Methods. Fifty-five patients underwent thoracoscopy for the resection of herniated thoracic discs. Thirty-six patients presented with myelopathies and 19 with incapacitating thoracic radicular pain. Forty-three patients underwent a single-level, 11 a two-level, and one a three-level discectomy. The mean operative time for thoracoscopic microdiscectomy was 3 hours and 25 minutes (range 80–542 minutes) and the mean blood loss was 327 ml (range 124–1500 ml). Compared with thoracotomy, which was performed in 18 patients, thoracoscopy was associated with a mean of 1 hour less operative time and less than one-half of the blood loss, duration of chest tube drainage, usage of pain medication, and length of hospitalization. Compared with costotransversectomy, which was performed in 15 patients, thoracoscopy permitted more complete resection of calcified and midline thoracic discs because it provided a direct view of the entire anterior surface of the dura. Thoracotomy was associated with a significantly greater incidence of prolonged, disabling intercostal neuralgia compared with the mild transient episodes of intercostal neuralgia associated with thoracoscopy (50% compared with 16%). Thoracotomy also was associated with a significantly higher incidence of postoperative atelectasis and pulmonary dysfunction than thoracoscopy (33% compared with 7%).
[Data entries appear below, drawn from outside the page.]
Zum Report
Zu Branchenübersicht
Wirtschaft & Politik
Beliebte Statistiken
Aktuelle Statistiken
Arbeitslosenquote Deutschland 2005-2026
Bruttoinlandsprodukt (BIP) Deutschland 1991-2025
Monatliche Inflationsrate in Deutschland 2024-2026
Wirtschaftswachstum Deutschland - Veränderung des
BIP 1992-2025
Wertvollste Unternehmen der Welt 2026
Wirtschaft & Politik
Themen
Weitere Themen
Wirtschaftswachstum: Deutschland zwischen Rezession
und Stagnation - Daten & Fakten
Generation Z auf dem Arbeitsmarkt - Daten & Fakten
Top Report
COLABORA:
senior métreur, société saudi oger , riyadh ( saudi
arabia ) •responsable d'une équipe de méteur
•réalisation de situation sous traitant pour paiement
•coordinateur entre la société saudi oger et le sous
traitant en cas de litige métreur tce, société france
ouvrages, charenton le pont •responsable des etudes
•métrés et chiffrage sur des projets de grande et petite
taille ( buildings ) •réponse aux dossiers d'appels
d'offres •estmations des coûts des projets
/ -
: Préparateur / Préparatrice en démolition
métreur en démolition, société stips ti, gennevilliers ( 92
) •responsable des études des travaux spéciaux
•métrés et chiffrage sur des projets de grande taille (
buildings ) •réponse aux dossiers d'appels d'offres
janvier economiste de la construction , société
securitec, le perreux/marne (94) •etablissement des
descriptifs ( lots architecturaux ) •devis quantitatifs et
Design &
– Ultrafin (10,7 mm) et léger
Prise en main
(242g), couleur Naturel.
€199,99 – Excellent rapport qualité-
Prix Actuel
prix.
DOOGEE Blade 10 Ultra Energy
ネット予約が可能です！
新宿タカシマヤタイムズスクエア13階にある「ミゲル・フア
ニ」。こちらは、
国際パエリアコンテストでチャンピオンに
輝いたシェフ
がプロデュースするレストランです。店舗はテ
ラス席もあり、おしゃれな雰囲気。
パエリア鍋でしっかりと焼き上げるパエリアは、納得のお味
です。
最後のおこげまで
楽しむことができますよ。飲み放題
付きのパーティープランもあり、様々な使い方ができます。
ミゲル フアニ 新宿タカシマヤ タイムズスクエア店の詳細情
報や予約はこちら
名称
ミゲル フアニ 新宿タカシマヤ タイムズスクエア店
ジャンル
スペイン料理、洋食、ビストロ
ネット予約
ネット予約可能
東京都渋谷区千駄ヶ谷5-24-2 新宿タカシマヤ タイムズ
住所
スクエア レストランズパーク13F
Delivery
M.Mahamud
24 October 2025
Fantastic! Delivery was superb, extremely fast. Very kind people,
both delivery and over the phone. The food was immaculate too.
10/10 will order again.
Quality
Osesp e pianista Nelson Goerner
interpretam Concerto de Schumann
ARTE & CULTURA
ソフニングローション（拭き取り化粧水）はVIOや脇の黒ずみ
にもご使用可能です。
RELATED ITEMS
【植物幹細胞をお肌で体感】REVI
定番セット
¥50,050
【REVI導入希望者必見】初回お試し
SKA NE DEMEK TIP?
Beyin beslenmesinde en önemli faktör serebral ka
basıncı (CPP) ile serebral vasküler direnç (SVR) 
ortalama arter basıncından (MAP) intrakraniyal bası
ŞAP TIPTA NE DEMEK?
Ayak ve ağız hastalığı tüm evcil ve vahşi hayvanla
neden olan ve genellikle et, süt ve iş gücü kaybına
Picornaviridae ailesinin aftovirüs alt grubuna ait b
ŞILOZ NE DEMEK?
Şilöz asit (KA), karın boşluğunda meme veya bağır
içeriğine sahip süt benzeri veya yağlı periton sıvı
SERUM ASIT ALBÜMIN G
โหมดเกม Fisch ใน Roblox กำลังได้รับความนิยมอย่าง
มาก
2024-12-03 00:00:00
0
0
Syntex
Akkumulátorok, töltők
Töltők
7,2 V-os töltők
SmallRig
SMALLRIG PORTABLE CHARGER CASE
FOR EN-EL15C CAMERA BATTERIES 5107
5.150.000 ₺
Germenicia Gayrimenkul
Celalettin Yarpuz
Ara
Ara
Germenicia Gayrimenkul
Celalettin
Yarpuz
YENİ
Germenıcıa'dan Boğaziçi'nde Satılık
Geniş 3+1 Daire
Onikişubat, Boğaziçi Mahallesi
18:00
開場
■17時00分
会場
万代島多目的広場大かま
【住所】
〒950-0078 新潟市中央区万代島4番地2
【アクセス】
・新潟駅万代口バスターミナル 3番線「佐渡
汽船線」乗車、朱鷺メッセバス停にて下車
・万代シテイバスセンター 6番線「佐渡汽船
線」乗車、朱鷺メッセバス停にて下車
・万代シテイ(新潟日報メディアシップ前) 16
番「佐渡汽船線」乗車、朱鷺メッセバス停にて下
Clinical and neurological outcomes were excellent (mean follow-up period 15 months). Among the 36 myelopathic patients, 22 completely recovered neurologically; five improved functionally but had some residual myelopathic symptoms; and nine stabilized. Among the 19 patients with isolated thoracic radiculopathies, 15 recovered completely and four improved moderately; no patient had worsened radicular pain.

Conclusions. Thoracoscopic microdiscectomy is a reliable surgical technique that can be performed safely with excellent clinical and neurological results.